WHAT IS EXPECTED >>
Say how many of the lines below include the word "rule". Only the number should be given.

Dataset entries:
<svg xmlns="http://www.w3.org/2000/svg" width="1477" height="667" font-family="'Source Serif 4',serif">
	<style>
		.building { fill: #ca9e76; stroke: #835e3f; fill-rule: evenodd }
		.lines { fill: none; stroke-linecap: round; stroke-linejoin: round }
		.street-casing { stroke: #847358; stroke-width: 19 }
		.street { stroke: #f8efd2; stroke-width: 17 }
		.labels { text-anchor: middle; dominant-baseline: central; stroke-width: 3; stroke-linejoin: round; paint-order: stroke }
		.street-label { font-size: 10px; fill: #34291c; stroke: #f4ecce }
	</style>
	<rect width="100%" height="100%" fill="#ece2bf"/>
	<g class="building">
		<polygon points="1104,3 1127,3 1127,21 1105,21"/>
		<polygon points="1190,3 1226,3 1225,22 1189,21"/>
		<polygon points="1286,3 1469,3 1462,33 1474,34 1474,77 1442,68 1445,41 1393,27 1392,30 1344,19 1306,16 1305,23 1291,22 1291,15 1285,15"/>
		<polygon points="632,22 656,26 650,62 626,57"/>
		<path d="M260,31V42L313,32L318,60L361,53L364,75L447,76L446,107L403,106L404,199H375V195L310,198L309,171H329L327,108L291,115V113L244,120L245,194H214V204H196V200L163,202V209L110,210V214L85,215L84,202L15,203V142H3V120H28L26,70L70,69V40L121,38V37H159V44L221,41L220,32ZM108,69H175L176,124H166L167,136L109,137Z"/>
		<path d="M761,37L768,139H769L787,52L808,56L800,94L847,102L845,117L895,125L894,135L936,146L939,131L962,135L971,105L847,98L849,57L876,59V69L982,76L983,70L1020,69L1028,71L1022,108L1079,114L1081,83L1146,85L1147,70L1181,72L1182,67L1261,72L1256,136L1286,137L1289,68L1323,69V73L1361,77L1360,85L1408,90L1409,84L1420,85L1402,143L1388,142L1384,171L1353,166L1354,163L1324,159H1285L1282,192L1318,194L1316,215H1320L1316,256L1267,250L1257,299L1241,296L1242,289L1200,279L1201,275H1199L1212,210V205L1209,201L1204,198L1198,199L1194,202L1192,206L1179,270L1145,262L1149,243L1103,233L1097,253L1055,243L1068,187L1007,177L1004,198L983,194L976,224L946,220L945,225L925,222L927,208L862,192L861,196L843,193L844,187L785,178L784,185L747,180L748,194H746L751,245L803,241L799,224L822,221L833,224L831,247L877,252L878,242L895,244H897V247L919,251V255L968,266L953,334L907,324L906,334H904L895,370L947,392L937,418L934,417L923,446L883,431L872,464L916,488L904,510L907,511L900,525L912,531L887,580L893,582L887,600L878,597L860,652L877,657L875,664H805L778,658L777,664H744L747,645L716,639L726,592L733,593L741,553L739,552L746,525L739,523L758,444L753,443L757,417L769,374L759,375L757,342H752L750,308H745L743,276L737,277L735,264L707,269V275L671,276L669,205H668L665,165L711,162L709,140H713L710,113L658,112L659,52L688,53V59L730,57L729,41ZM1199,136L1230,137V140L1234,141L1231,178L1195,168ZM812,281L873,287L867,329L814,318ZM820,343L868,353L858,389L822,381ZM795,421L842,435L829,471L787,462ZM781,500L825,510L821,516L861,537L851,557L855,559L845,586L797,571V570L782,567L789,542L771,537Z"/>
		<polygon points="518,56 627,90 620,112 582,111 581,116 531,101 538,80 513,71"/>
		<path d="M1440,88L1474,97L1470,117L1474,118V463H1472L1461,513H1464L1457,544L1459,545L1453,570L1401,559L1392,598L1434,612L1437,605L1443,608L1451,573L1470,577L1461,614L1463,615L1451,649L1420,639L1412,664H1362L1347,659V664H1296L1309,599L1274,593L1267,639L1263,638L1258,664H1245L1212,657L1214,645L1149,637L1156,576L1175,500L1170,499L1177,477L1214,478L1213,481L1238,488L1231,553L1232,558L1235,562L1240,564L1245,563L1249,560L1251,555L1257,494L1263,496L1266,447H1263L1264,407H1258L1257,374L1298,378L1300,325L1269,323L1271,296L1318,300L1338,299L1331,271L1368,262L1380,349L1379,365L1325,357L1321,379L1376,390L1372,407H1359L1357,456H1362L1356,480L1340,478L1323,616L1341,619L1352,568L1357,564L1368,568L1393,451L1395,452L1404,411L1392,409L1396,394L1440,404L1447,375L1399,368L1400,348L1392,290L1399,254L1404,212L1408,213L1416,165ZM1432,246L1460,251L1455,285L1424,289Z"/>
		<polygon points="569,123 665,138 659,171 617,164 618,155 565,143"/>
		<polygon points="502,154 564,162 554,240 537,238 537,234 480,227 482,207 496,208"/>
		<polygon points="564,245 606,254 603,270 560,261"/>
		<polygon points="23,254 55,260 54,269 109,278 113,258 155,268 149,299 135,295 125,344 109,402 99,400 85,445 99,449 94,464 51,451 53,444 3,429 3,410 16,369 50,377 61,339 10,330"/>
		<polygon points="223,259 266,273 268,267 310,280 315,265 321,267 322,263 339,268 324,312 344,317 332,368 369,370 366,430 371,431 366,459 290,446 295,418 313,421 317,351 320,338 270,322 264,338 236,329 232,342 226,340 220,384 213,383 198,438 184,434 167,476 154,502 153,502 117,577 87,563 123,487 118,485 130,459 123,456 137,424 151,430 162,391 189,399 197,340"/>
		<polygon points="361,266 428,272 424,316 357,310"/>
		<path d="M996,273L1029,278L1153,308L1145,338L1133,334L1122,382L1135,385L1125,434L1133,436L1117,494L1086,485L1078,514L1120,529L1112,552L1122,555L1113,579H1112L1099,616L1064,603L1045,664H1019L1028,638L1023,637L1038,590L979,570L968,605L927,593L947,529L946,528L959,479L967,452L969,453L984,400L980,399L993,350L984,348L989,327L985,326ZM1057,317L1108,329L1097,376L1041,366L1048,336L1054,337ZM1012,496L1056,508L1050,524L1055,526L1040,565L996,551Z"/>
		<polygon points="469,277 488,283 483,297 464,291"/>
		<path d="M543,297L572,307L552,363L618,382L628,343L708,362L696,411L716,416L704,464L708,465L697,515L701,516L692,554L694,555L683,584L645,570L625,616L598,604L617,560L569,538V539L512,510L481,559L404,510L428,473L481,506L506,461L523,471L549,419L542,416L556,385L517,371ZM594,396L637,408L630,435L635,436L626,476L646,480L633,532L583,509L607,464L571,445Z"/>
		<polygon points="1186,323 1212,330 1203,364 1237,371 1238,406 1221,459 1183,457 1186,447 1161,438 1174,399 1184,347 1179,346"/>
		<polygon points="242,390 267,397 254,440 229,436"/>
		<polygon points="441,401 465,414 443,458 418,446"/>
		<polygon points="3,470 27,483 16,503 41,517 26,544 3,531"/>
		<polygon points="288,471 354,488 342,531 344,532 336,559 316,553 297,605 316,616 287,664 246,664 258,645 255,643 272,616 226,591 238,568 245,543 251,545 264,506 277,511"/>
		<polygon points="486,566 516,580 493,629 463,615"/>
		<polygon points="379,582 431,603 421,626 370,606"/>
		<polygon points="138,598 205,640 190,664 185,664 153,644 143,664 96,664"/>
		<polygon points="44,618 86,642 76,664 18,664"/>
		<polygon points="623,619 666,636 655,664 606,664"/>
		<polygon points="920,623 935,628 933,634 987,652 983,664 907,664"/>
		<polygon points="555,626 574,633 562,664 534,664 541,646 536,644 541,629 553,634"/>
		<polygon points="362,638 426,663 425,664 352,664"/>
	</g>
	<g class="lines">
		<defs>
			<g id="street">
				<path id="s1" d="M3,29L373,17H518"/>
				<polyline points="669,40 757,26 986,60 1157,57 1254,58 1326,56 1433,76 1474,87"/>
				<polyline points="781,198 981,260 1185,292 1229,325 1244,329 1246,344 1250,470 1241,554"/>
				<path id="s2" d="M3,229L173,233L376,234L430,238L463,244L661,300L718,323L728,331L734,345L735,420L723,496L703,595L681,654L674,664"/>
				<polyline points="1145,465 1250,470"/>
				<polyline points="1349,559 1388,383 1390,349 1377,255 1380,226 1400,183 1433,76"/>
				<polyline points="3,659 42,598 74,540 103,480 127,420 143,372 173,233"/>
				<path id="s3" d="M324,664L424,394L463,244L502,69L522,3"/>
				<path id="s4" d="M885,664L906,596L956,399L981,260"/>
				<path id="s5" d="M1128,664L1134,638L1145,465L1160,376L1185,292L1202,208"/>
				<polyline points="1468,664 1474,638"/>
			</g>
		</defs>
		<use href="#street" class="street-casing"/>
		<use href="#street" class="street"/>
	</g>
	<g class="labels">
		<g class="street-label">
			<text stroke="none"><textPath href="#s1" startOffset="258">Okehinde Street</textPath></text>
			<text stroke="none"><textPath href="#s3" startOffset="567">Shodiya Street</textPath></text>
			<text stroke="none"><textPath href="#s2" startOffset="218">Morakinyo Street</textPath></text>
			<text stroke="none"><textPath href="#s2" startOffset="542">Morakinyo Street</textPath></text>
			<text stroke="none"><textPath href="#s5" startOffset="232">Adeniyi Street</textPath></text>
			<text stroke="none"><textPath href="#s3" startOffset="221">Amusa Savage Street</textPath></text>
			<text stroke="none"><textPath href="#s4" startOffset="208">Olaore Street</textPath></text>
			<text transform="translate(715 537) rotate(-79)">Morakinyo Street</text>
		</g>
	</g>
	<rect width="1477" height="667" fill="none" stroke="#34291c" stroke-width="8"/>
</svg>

==

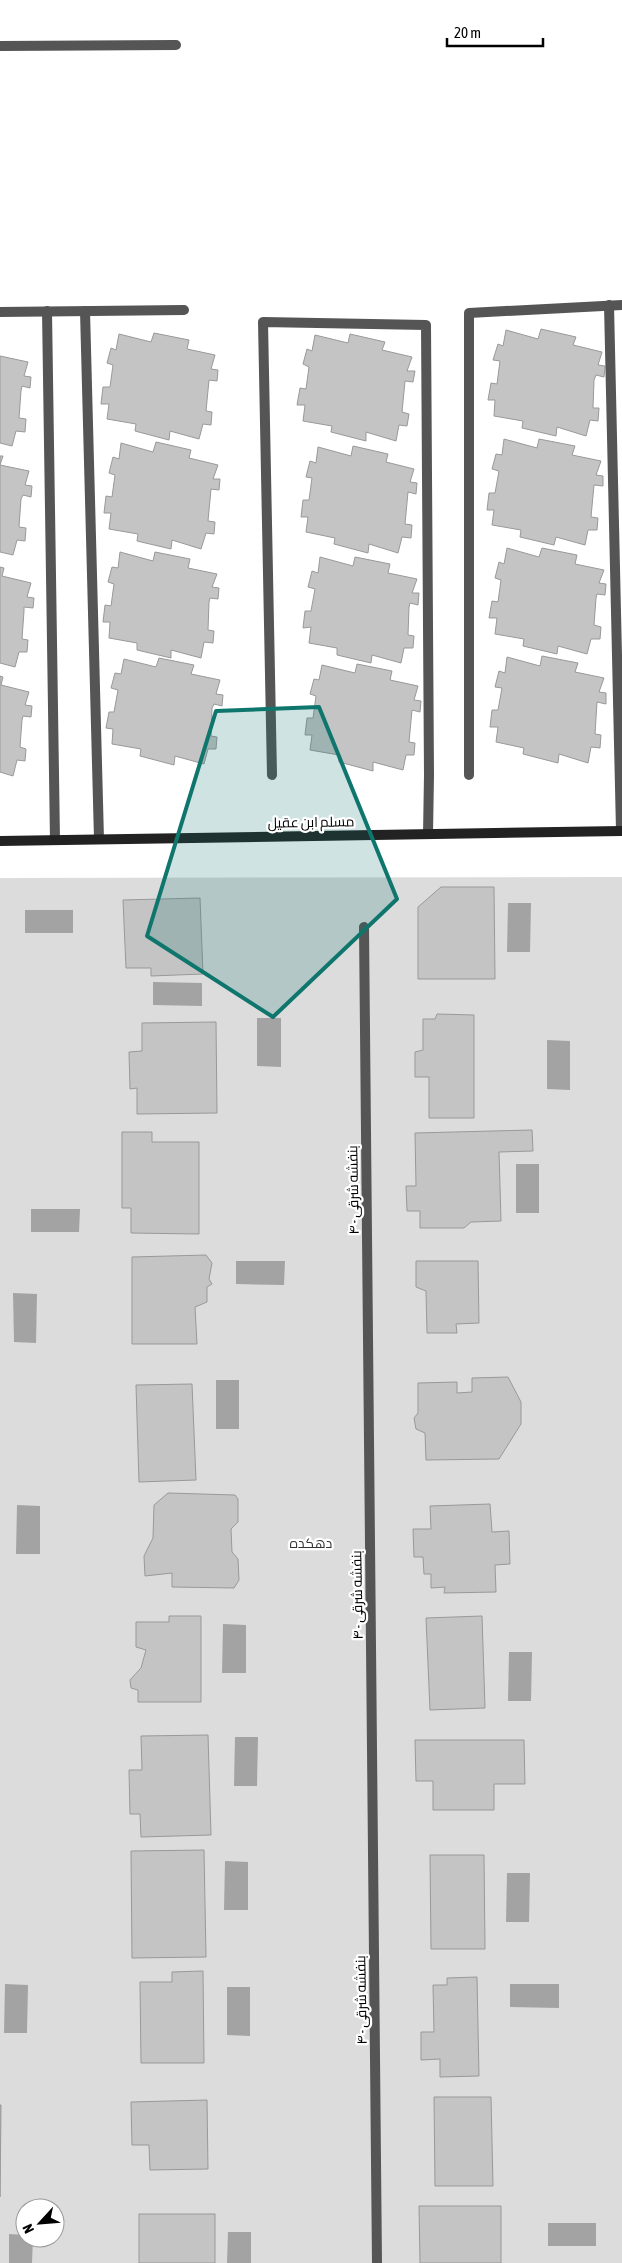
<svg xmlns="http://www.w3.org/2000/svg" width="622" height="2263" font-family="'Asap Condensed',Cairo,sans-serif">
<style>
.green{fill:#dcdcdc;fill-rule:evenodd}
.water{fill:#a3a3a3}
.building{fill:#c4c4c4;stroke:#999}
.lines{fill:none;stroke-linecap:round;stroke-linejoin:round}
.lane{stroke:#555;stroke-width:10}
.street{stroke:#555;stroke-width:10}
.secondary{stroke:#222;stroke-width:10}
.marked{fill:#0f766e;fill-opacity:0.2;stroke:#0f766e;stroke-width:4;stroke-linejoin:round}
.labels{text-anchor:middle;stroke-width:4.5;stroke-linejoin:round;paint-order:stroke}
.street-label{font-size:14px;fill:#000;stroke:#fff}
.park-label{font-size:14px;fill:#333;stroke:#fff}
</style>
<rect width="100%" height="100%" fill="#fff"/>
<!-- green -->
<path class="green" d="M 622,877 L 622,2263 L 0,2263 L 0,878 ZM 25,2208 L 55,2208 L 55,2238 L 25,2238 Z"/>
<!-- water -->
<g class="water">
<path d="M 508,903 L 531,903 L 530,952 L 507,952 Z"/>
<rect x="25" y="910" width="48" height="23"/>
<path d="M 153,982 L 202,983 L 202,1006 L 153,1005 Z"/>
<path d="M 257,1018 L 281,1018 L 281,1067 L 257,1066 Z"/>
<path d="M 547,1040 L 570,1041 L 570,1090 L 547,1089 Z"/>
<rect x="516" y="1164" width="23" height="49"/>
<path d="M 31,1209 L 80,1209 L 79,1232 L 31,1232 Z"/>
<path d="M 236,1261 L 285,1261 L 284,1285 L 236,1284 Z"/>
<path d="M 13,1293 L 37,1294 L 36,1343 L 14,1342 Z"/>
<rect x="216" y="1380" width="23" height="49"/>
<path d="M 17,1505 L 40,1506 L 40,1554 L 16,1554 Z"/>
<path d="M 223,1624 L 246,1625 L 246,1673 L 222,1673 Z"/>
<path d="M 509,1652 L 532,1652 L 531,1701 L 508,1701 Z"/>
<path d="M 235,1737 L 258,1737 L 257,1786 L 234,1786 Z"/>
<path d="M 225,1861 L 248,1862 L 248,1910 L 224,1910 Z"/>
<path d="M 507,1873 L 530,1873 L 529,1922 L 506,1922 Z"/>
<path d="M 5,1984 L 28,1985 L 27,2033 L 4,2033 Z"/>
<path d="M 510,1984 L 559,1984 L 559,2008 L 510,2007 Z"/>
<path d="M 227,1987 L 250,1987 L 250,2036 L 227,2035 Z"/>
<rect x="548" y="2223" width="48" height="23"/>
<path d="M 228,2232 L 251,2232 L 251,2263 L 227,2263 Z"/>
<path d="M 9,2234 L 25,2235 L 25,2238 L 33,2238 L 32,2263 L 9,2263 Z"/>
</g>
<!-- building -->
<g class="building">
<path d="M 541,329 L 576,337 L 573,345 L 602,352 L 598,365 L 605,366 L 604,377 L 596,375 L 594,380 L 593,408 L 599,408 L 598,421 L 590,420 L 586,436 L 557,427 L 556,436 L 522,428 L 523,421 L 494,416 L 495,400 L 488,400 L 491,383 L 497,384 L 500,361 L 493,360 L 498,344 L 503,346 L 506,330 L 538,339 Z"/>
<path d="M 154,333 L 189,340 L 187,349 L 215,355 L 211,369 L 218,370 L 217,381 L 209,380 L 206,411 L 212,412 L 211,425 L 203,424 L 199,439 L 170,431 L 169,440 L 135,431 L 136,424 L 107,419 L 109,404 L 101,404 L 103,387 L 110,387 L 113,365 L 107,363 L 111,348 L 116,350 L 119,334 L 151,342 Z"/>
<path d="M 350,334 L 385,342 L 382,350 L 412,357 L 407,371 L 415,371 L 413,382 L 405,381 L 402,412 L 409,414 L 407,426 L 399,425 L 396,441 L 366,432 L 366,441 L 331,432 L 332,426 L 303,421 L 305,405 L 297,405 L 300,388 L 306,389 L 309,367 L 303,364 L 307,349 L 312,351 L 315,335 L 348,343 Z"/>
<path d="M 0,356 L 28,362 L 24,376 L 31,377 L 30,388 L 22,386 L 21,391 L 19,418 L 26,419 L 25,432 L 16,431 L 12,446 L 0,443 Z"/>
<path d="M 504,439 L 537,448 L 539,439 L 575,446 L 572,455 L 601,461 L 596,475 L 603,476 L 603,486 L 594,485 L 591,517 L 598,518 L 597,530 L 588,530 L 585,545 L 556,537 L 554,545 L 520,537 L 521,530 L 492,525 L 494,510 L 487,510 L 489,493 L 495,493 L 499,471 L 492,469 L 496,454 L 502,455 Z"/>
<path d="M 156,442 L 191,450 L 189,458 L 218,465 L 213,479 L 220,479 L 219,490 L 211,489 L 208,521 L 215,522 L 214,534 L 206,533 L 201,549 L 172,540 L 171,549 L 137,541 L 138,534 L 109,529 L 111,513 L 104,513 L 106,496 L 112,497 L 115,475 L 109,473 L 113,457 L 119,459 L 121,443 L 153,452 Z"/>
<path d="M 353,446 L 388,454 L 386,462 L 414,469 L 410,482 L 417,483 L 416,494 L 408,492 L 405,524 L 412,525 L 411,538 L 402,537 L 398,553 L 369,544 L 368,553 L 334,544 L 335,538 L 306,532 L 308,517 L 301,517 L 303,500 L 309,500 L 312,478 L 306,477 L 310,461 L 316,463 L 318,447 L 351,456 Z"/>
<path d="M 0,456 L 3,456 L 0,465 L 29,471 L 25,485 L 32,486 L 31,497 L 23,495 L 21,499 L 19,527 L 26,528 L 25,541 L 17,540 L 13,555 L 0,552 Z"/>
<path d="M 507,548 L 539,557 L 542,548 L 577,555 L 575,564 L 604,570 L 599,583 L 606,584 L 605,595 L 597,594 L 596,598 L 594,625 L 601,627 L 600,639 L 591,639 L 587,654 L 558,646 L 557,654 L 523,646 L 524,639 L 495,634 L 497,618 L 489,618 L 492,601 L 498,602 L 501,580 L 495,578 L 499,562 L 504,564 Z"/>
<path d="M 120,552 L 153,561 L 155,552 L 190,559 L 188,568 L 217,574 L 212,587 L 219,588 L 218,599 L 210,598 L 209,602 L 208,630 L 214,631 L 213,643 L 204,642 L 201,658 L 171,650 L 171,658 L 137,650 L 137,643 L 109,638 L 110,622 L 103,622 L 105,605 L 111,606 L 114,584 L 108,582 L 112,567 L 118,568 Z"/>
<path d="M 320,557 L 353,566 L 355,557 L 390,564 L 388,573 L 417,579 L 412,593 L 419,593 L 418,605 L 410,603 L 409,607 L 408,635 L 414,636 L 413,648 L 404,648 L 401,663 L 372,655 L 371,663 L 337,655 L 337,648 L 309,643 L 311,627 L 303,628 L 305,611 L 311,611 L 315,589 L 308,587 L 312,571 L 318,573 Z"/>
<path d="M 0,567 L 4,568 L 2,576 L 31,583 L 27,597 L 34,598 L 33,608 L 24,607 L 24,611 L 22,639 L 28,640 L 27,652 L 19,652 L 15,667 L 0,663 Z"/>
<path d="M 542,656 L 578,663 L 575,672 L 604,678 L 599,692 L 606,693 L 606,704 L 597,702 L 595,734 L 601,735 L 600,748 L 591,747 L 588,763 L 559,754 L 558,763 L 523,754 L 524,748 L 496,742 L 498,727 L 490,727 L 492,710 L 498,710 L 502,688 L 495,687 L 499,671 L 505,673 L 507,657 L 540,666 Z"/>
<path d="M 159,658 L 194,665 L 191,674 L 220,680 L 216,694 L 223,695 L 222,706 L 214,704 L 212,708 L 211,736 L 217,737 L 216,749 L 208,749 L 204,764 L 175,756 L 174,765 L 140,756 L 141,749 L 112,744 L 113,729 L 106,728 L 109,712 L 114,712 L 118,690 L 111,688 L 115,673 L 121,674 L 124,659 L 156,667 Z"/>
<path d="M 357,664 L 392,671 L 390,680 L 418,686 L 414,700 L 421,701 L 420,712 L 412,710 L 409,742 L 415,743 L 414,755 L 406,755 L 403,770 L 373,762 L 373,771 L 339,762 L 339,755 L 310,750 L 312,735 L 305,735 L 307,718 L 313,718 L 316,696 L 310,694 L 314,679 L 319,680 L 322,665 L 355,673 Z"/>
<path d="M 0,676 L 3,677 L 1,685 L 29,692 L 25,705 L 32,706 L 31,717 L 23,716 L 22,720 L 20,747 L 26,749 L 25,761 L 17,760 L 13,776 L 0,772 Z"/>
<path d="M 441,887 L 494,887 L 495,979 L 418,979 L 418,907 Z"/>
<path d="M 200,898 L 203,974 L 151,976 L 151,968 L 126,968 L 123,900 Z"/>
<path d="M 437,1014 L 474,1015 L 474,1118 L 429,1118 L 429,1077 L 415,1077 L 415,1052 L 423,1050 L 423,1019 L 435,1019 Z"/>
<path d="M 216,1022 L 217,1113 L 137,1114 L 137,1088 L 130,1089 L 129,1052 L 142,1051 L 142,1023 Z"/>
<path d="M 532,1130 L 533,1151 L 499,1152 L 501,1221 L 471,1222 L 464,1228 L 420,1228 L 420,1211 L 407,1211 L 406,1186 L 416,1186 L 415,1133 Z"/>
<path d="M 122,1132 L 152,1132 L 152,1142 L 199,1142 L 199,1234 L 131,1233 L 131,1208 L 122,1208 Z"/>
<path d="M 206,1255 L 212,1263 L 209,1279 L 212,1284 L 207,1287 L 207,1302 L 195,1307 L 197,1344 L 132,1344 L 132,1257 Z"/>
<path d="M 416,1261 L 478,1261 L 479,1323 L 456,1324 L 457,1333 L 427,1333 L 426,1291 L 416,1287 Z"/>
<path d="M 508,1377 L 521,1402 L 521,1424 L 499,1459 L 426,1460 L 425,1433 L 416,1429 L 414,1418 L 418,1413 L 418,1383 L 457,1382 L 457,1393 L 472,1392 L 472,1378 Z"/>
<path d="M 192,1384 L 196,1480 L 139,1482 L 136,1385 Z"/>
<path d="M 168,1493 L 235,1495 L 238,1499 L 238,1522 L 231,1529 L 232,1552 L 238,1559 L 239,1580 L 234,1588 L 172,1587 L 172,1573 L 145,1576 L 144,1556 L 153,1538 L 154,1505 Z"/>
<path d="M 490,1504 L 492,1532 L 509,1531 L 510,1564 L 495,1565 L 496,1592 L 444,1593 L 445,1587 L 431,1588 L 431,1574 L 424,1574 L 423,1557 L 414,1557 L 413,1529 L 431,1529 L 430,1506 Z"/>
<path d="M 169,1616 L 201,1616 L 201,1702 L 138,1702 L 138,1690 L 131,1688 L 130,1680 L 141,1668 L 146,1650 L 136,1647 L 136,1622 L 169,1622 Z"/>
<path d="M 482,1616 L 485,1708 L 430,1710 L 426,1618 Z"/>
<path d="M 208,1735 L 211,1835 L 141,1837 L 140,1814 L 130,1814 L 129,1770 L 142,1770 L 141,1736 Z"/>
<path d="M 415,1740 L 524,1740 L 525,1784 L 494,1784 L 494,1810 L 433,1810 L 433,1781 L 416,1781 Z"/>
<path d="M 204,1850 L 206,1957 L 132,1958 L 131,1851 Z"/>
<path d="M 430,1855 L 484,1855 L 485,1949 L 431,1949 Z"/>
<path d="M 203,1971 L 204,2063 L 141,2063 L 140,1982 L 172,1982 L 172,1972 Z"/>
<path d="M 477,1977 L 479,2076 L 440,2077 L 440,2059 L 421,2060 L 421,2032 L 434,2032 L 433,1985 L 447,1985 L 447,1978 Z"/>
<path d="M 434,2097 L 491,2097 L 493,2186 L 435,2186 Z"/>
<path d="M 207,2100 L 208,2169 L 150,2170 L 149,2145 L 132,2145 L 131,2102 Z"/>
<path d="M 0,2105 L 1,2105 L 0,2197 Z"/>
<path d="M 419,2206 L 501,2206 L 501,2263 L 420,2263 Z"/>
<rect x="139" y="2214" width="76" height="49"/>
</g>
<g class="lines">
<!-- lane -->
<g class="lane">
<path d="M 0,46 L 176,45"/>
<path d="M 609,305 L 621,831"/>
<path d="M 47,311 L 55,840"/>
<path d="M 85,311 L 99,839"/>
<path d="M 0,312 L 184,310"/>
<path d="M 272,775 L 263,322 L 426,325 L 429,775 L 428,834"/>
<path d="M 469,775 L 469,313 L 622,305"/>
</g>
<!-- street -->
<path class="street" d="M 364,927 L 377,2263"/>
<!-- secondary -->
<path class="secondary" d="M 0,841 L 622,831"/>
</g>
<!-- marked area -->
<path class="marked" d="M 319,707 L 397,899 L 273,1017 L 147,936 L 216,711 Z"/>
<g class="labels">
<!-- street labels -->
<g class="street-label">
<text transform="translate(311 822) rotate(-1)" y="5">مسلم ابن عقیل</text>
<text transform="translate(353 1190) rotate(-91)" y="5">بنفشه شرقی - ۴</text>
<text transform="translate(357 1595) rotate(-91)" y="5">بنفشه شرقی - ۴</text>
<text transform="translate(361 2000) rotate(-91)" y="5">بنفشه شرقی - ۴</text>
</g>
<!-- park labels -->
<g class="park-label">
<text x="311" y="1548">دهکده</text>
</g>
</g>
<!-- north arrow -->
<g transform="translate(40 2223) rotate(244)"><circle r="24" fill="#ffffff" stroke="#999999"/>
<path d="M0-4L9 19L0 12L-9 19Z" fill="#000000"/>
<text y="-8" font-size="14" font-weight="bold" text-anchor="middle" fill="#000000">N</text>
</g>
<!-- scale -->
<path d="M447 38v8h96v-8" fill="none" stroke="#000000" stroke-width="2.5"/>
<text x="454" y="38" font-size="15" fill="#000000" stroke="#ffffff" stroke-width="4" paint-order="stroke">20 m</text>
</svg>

SOLVED EXERCISE >>
2